I finished Roger Ebert’s memoir somewhere in northern North Carolina, and almost without pause, started listening to Bram Stoker’s Dracula. The edition that I am listening to has an “all star” cast that includes Alan Cumming, Tim Curry, Simon Vance, Katherine Kellgren, Susan Duerden, John Lee, Graeme Malcolm, and Steven Crossley. Normally, I’m not fond of “full cast” audio book performances, but Dracula‘s epistolary form lends itself to this perfectly. It is a joy just to listen to.

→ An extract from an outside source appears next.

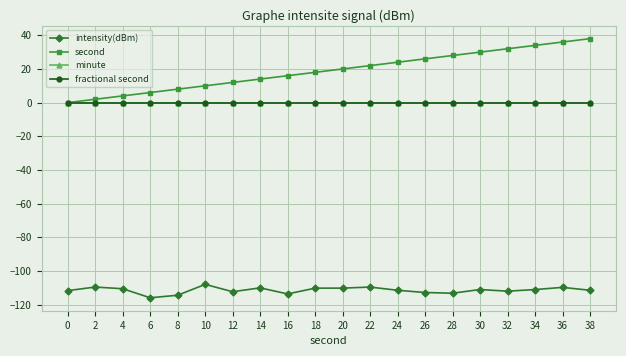

True or false: intensity(dBm) and minute cross at least once.

False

It also reads as a remarkably modern novel with suspenseful story-telling, and engaging characters. There are things that are still not entirely clear to me, a how Van Helsing knows so much about vampires in the first place, but I can set that aside as unessential in favor of the story itself. It is not a monster story, it is not the stories portrayed in the Christopher Lee movies I used to watch on Saturday afternoons on Creature Double Feature in the early 1980s. Instead, it is the story of science and technology overcoming darkness

The book took me through North Carolina. Our brief stop in Fayetteville for gas and a restroom break was rushed because I wanted to get back to the story. South Carolina was a blur, for I had by then left Transylvania and made my way back to London. The following morning, a we crossed from Georgia into Florida, I witnessed the sad demise and destruction of Lucy Westenra and the chilling scene in the crypt.

We arrived at our destination with just over 2 hours left in the book. I was tired from two days and 1,000 miles of driving, but as I went to sleep, I drifted off looking forward to how Mina and Jonathan Harker, Van Helsing, Seward, Morris and the others would ultimately defeat the Count.

These were great road trips books. Not all of them are. And since the drive home always seems longer than the drive down, I am already trying to figure out what books would make good companions for our return.